A much more accurate account is in THE CHARGE OF THE ELECTRON (1935):
In 1929 Prof. R. T. Birge (reference 1) published an acutely critical and masterly survey of our knowledge of the fundamental physical constants. It was a very timely summary, and it undoubtedly-if we may borrow from the vocabulary of
another trade-did much to promote a desirable "constants-consciousness ” in the
general body of physicists. This especially applies to two of the atomic constants,
the charge e and the specific charge e/m of the electron.
At the time of Birge’s report, there were two distinct, and apparently equally
well authenticated, values of e/m. Direct deflection methods gave 1.769 x 10^7,
while spectroscopic methods gave 1.761 x 10^7 abs. e.m.u./ gm. As the maximum
error admitted in each case was only of order 1 part in 1000, the relatively large
difference between the two values was more than a little disturbing. On the other
hand, Millikan’s value of e (only slightly modified in revisions of the calculations,
made by Birge(1) and by Millikan(2) himself) was generally accepted as accurate
to within 1 part in 1000. In fact it seemed very likely that the electronic charge
lay somewhere between 4.768 and 4.772 x 10 ^ - 10 e.s.u. It is significant of the
authority attaching to Millikan’s work that it was considered necessary to correct
his values for the small difference between absolute and international electrical
units and for a small change in the accepted value of the velocity of light.

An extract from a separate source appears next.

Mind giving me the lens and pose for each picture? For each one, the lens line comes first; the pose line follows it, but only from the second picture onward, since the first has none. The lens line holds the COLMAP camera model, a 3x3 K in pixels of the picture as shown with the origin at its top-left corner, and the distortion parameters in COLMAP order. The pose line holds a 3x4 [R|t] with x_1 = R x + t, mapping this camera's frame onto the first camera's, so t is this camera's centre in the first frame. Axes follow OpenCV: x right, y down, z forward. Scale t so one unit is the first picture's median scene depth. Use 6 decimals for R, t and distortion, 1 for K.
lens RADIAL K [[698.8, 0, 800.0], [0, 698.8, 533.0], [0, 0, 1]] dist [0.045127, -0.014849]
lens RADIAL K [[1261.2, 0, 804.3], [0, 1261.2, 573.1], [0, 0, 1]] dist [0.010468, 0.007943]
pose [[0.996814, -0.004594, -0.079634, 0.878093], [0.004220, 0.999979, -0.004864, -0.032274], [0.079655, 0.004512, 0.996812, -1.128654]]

The situation has oddly changed since 1929, the spectroscopic and deflection
values of e/m now being in excellent agreement at something very near to 1758 x 10^7.
There are, however, now in the field two values of e which differ by more than
7 parts in 1000; they bear in fact to one another almost exactly the celebrated and
possibly significant ratio 136/137(3). The first of these is Millikan’s, the second is
the value deduced from absolute X-ray wave-lengths by a method which was only
beginning to be fully exploited at the time of Birge’s first paper.
where reference 1 is Probable Values of the General Physical Constants (1929) reference 2 is Millikan's THE MOST PROBABLE 1930 VALUES OF THE
ELECTRON AND RELATED CONSTANTS (1930)
In other words, by 1929 there was data by a different technique that contradicted Millikan's value.
For further information see:
Note on the Value of the Electric Charge (1929)
Absolute Wave-Lengths of the Copper and Chromium K-Series (1931) (finds the e is 4.806 × 10^−10 e.s.u., above the currently accepted/defined value of 4.8032 × 10^−10 e.s.u.)
Viscosity of Air and the Electronic Charge (1935).
The charge of the electron (1937) (a follow up to the 1935 article with the same title)
The Atomic Constants A Revaluation and an Analysis of the Discrepancy (1939)
where the values found by both Bearden and Cork are above the current value.
So in 1931 it was first realized that Millikan's 1930 value disagreed with X-ray technique values due to Millikan's use of an inaccurate viscosity of air value. And this was generally accepted by the 1935-1939 time frame.
In conclusion, there was no hesitation to report correct values in the primary (experimental) literature, at most there was an initial reluctance in the secondary (review/commentary) literature to accept that the values by the new X-ray technique were correct.